Training, development, and test sets: How are these used and for what reason? Be able to explain their application to particular problems.
Cross-validation
The distinction between parameters and hyperparameters
The distinction between models and algorithms
Linguistic and Representational Concepts
You should be able to explain each of these concepts, give one or two examples where appropriate, and be able to identify examples if given to you. You should be able to say what NLP tasks these are relevant to and why.
- Ambiguity (of many varieties, w.r.t. all tasks we've discussed)
- Part-of-Speech
- especially, the terms: common noun, proper noun, pronoun, adjective, adverb, auxiliary, main verb, copula, preposition, conjunction, punctuation
- open-class vs. closed-class
- Word Senses and relations between them (synonym, antonym, hypernym, hyponym, similarity; homonymy vs. polysemy)
- Word order typology: SVO, VSO, etc.
- Dialect vs. language
- Phonetics, phonology, lexicon, morphology, syntax, semantics, pragmatics, orthography
- Synthetic vs. analytic language
- Inflectional vs. derivational morphology
- consonant, vowel, tone, syllable, prosody, stress
- morpheme, affix, prefix, suffix, compound
- International Phonetic Alphabet (what it is—not how to use it), Unicode
- Language families, e.g. Indo-European, Romance, Germanic, Slavic, Sino-Tibetan, Semitic
- Salient aspects of languages presented thus far (questions will be about groups of languages, so if you missed one or two presentations that shouldn’t put you at a disadvantage)

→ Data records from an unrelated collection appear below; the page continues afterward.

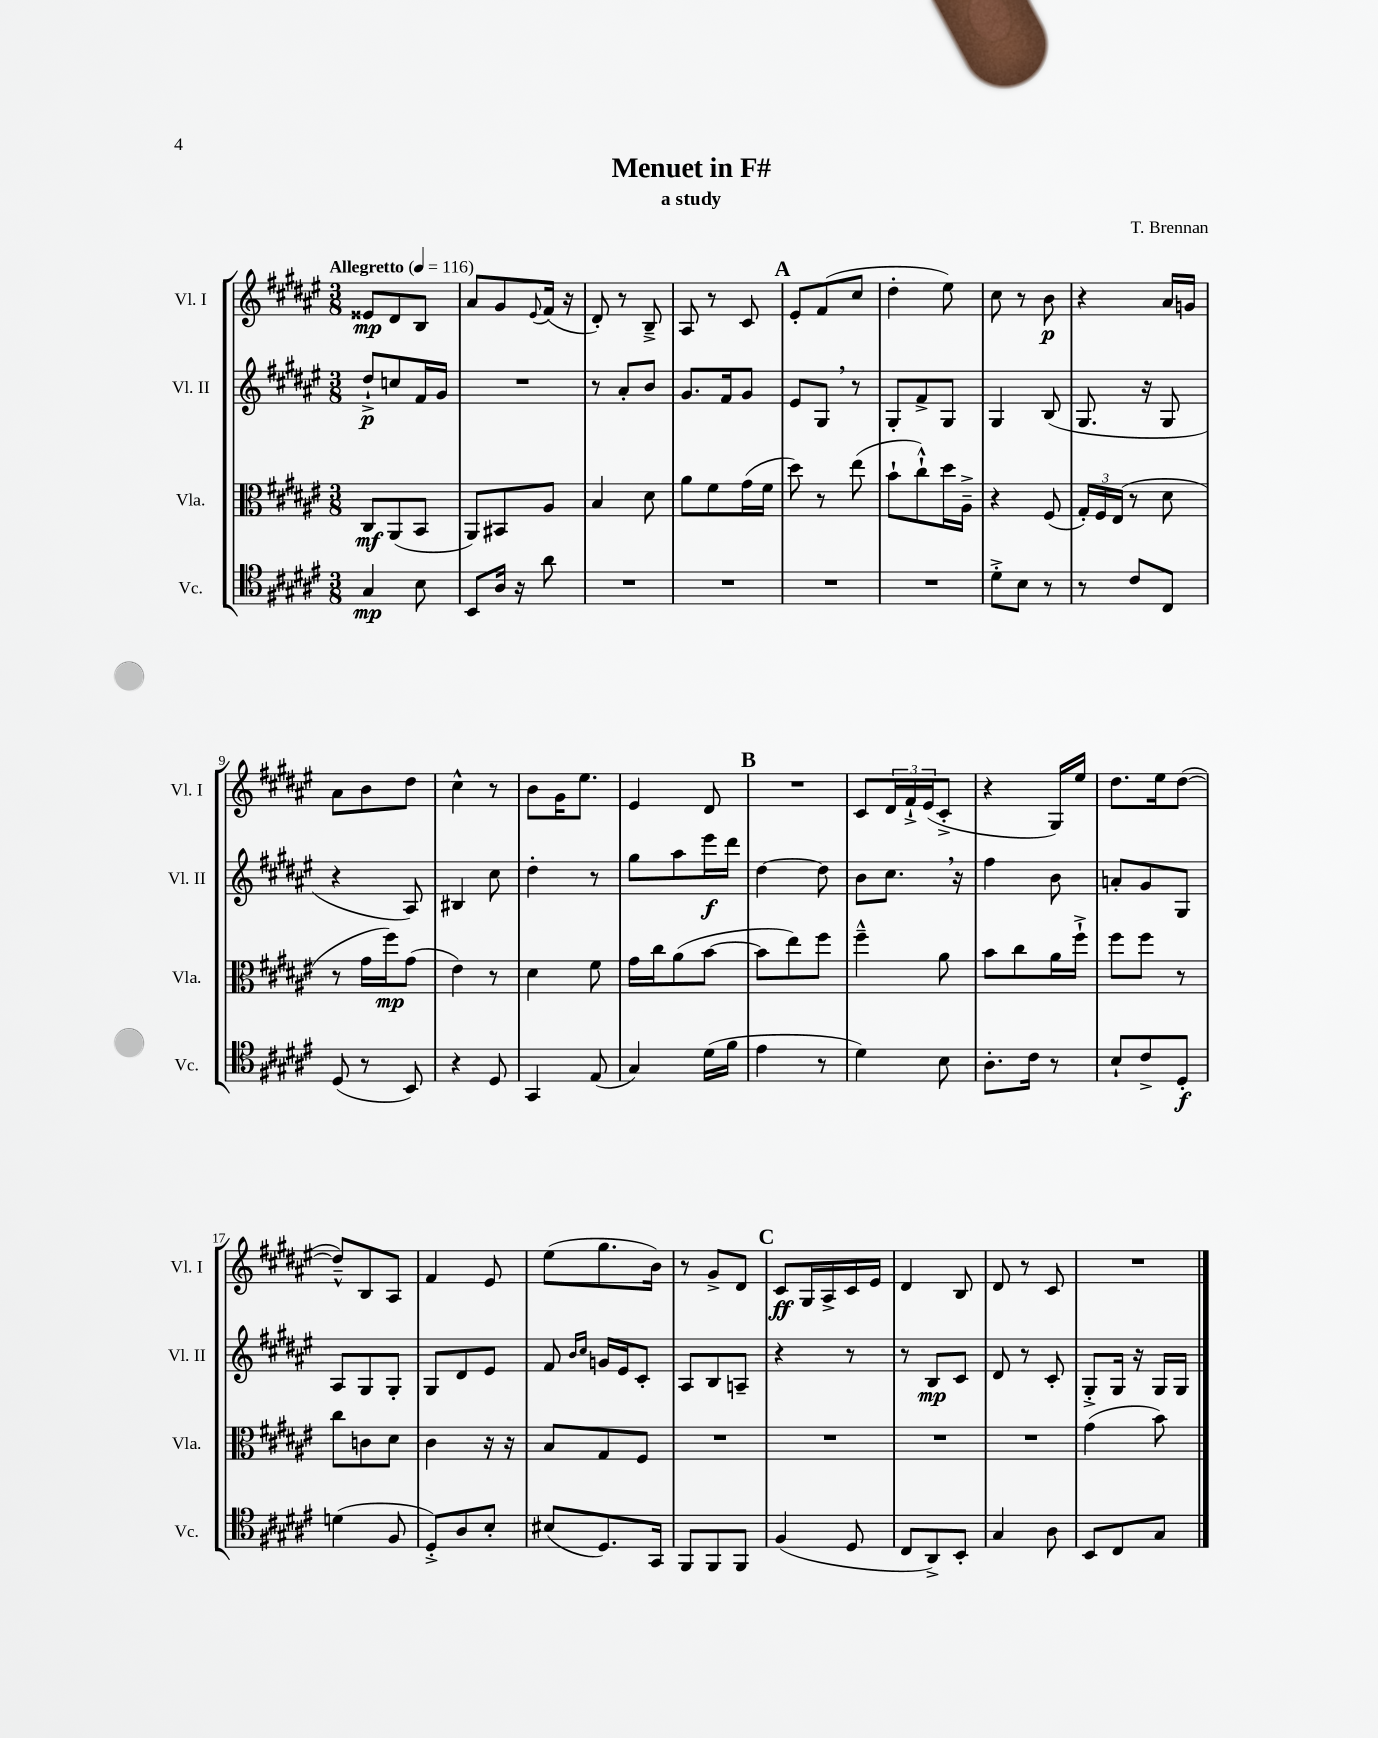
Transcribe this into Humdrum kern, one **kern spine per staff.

**kern	**dynam	**kern	**dynam	**kern	**dynam	**kern	**dynam
*part4	*part4	*part3	*part3	*part2	*part2	*part1	*part1
*staff4	*staff4	*staff3	*staff3	*staff2	*staff2	*staff1	*staff1
*I"Vc.	*	*I"Vla.	*	*I"Vl. II	*	*I"Vl. I	*
*I'Vc.	*	*I'Vla.	*	*I'Vl. II	*	*I'Vl. I	*
*clefC4	*	*clefC3	*	*clefG2	*	*clefG2	*
*k[f#c#g#d#a#e#]	*	*k[f#c#g#d#a#e#]	*	*k[f#c#g#d#a#e#]	*	*k[f#c#g#d#a#e#]	*
*M3/8	*	*M3/8	*	*M3/8	*	*M3/8	*
*MM116	*	*MM116	*	*MM116	*	*MM116	*
=1	=1	=1	=1	=1	=1	=1	=1
!	!	!	!	!	!	!LO:TX:a:B:t=Allegretto	!
4G#/	mp	8C#/L	mf	8dd#`^/L	p	8e##X/L	mp
.	.	(8AA#/	.	8ccn/	.	8d#/	.
8B\	.	8BB/J	.	16f#/L	.	8B/J	.
.	.	.	.	16g#/JJ	.	.	.
=2	=2	=2	=2	=2	=2	=2	=2
8BB/L	.	8AA#/L)	.	4.r	.	8a#/L	.
16A#/Jk	.	8BB#X/	.	.	.	8g#/	.
16r	.	.	.	.	.	.	.
.	.	.	.	.	.	8qqe#/	.
8a#\	.	8A#/J	.	.	.	(16f#/Jk	.
.	.	.	.	.	.	16r	.
=3	=3	=3	=3	=3	=3	=3	=3
4.r	.	4B/	.	8r	.	8d#'/)	.
.	.	.	.	8a#'/L	.	8r	.
.	.	8d#\	.	8b/J	.	8B~^/	.
=4	=4	=4	=4	=4	=4	=4	=4
4.r	.	8a#\L	.	8.g#/L	.	8A#/	.
.	.	8f#\	.	.	.	8r	.
.	.	.	.	16f#/k	.	.	.
.	.	(16g#\L	.	8g#/J	.	8c#/	.
.	.	16f#\JJ	.	.	.	.	.
!!LO:REH:place=s1:t=A
=5	=5	=5	=5	=5	=5	=5	=5
4.r	.	8dd#\)	.	8e#/L	.	8e#'/L	.
.	.	8r	.	8G#,/J	.	(8f#/	.
.	.	(8ee#\	.	8r	.	8cc#/J	.
=6	=6	=6	=6	=6	=6	=6	=6
4.r	.	8b`\L	.	8G#'/L	.	4dd#'\	.
.	.	8cc#`^^\)	.	8f#^/	.	.	.
.	.	16dd#\L	.	8G#/J	.	8ee#\)	.
.	.	16A#~^\JJ	.	.	.	.	.
=7	=7	=7	=7	=7	=7	=7	=7
8d#'^\L	.	4r	.	4G#/	.	8cc#\	.
8B\J	.	.	.	.	.	8r	.
8r	.	(8F#/	.	(8B/	.	8b\	p
=8	=8	=8	=8	=8	=8	=8	=8
8r	.	24G#'/LL)	.	8.G#/	.	4r	.
.	.	24F#/	.	.	.	.	.
.	.	(24E#/JJ	.	.	.	.	.
8c#/L	.	8r	.	.	.	.	.
.	.	.	.	16r	.	.	.
8C#/J	.	8d#\	.	8G#/	.	16a#/LL	.
.	.	.	.	.	.	16gn/JJ	.
!!LO:LB:g=z
=9	=9	=9	=9	=9	=9	=9	=9
(8D#/	.	8r	.	4r	.	8a#\L	.
8r	.	16g#\LL	.	.	.	8b\	.
.	.	16ff#\J)	mp	.	.	.	.
8BB/)	.	(8g#\J	.	8A#/)	.	8dd#\J	.
=10	=10	=10	=10	=10	=10	=10	=10
4r	.	4e#\)	.	4B#X/	.	4cc#^^\	.
8D#/	.	8r	.	8cc#\	.	8r	.
=11	=11	=11	=11	=11	=11	=11	=11
4GG#/	.	4d#\	.	4dd#'\	.	8b\L	.
.	.	.	.	.	.	16g#\K	.
.	.	.	.	.	.	8.ee#\J	.
(8E#/	.	8f#\	.	8r	.	.	.
=12	=12	=12	=12	=12	=12	=12	=12
4G#/)	.	16g#\LL	.	8gg#\L	.	4e#/	.
.	.	16cc#\J	.	.	.	.	.
.	.	(8a#\	.	8aa#\	.	.	.
(16d#\LL	.	[8b\J	.	16eee#\L	f	8d#/	.
16f#\JJ	.	.	.	16ddd#\JJ	.	.	.
!!LO:REH:place=s1:t=B
=13	=13	=13	=13	=13	=13	=13	=13
4e#\	.	8b\L]	.	[4dd#\	.	4.r	.
.	.	8ee#\)	.	.	.	.	.
8r	.	8ff#\J	.	8dd#\]	.	.	.
=14	=14	=14	=14	=14	=14	=14	=14
4d#\)	.	4ff#~^^\	.	8b\L	.	8c#/L	.
.	.	.	.	8.cc#,\J	.	24d#/L	.
.	.	.	.	.	.	24f#`^/	.
.	.	.	.	.	.	(24e#/J	.
8B\	.	8a#\	.	.	.	8c#'^/J	.
.	.	.	.	16r	.	.	.
=15	=15	=15	=15	=15	=15	=15	=15
8.A#'\L	.	8b\L	.	4ff#\	.	4r	.
.	.	8cc#\	.	.	.	.	.
16c#\Jk	.	.	.	.	.	.	.
8r	.	16a#\L	.	8b\	.	16G#/LL)	.
.	.	16ff#`^\JJ	.	.	.	16ee#/JJ	.
=16	=16	=16	=16	=16	=16	=16	=16
8B`/L	.	8ff#\L	.	8an'/L	.	8.dd#\L	.
8c#^/	.	8ff#\J	.	8g#/	.	.	.
.	.	.	.	.	.	16ee#\k	.
8D#'/J	f	8r	.	8G#/J	.	([8dd#\J	.
!!LO:LB:g=z
=17	=17	=17	=17	=17	=17	=17	=17
(4dn\	.	8cc#\L	.	8A#/L	.	8dd#~^^/L])	.
.	.	8cn\	.	8G#/	.	8B/	.
8F#/	.	8d#\J	.	8G#'/J	.	8A#/J	.
=18	=18	=18	=18	=18	=18	=18	=18
8D#'^/L)	.	4c#\	.	8G#/L	.	4f#/	.
8A#/	.	.	.	8d#/	.	.	.
8B'/J	.	16r	.	8e#/J	.	8e#/	.
.	.	16r	.	.	.	.	.
=19	=19	=19	=19	=19	=19	=19	=19
(8B#X/L	.	8B/L	.	8f#/	.	(8ee#\L	.
.	.	.	.	16qqb/LL	.	.	.
.	.	.	.	16qqcc#/JJ	.	.	.
8.D#/)	.	8G#/	.	16gn/LL	.	8.gg#\	.
.	.	.	.	16e#/J	.	.	.
.	.	8F#/J	.	8c#'/J	.	.	.
16GG#/Jk	.	.	.	.	.	16b\Jk)	.
=20	=20	=20	=20	=20	=20	=20	=20
8FF#/L	.	4.r	.	8A#/L	.	8r	.
8FF#/	.	.	.	8B/	.	8g#^/L	.
8FF#/J	.	.	.	8An~/J	.	8d#/J	.
!!LO:REH:place=s1:t=C
=21	=21	=21	=21	=21	=21	=21	=21
(4F#/	.	4.r	.	4r	.	8c#/L	ff
.	.	.	.	.	.	16G#/L	.
.	.	.	.	.	.	16A#^/	.
8D#/	.	.	.	8r	.	16c#/	.
.	.	.	.	.	.	16e#/JJ	.
=22	=22	=22	=22	=22	=22	=22	=22
8C#/L	.	4.r	.	8r	.	4d#/	.
8AA#^/)	.	.	.	8B/L	mp	.	.
8BB'/J	.	.	.	8c#/J	.	8B/	.
=23	=23	=23	=23	=23	=23	=23	=23
4G#/	.	4.r	.	8d#/	.	8d#/	.
.	.	.	.	8r	.	8r	.
8A#\	.	.	.	8c#'/	.	8c#/	.
=24	=24	=24	=24	=24	=24	=24	=24
8BB/L	.	(4g#\	.	8G#'^/L	.	4.r	.
8C#/	.	.	.	16G#/Jk	.	.	.
.	.	.	.	16r	.	.	.
8G#/J	.	8b\)	.	16G#/LL	.	.	.
.	.	.	.	16G#/JJ	.	.	.
==	==	==	==	==	==	==	==
*-	*-	*-	*-	*-	*-	*-	*-
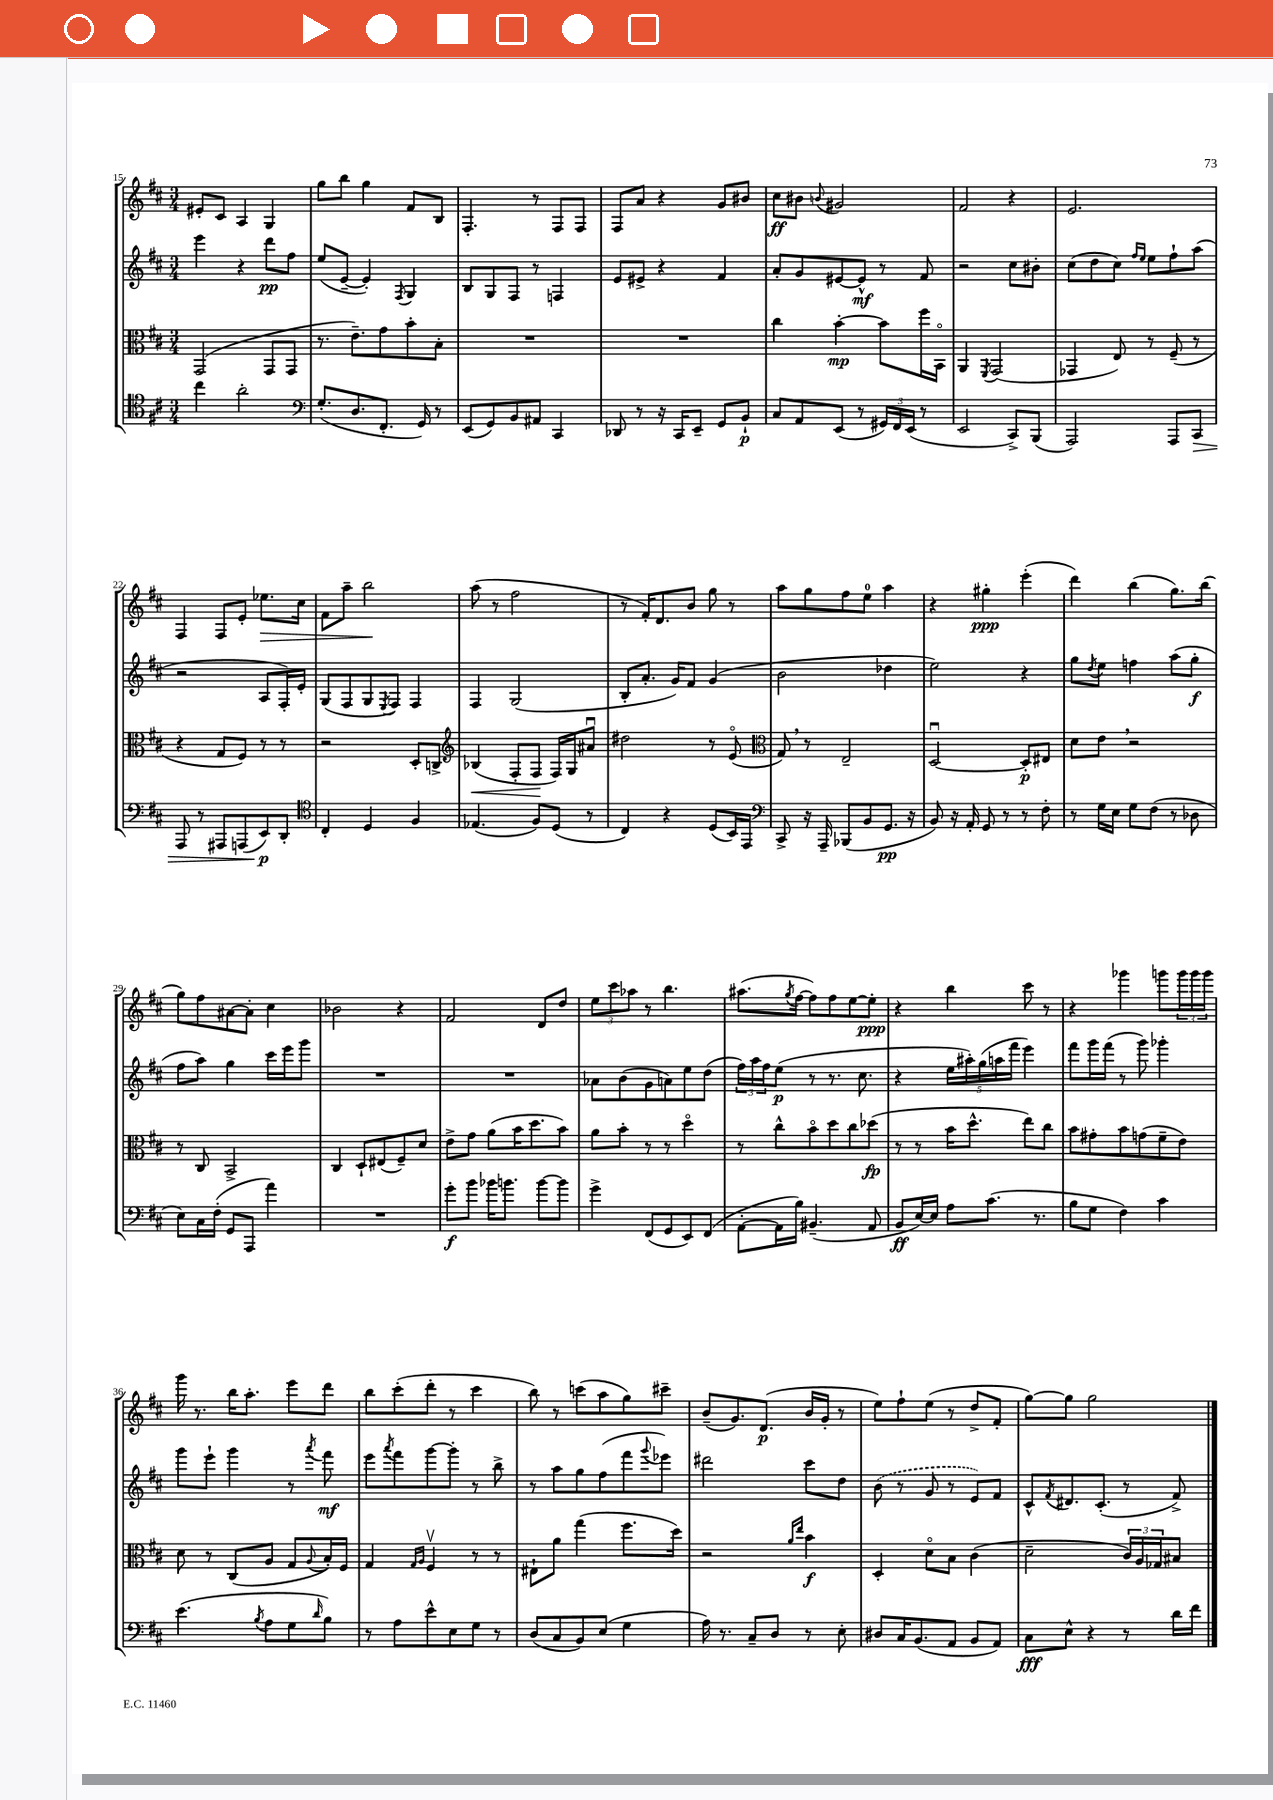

Also, you should be able to give an analysis of a phrase or sentence using the following formalisms. Assume that either the example will be very simple and/or some set of labels is provided for you to use. (i.e. you should know some standard categories for English but you don't need to memorize details of specific tagsets etc.)
- label parts of speech
- label word senses given dictionary definitions
- label named entities given a list of classes
- label the sentiment of a document as well as some positive and negative cue words
Tasks
You should be able to explain each of these tasks, give one or two examples where appropriate, and discuss cases of ambiguity or what makes the task difficult. In most cases you should be able to say what algorithm(s) or general method(s) can be used to solve the task, and what evaluation method(s) are typically used.
- Tokenization
- Spelling correction
- Language modeling
- Text categorization
- Word sense disambiguation
- Named entity recognition
- Sentiment analysis
Corpora, Resources, and Evaluation
You should be able to describe what linguistic information is captured in each of the following resources, and how it might be used in an NLP system.
- Penn Treebank
- WordNet, synset
- SemCor
For each of the following evaluation measures, you should be able to explain what it measures, what tasks it would be appropriate for, and why.
- Cross-entropy/Perplexity
- Accuracy
- Precision, recall, and F1-score
In addition:
- Intrinsic vs. extrinsic evaluation: be able to explain the difference and give examples of each for particular tasks.
- Gold standard: what is it and what is it used for?
- Confusion matrix: what is it and what is it used for?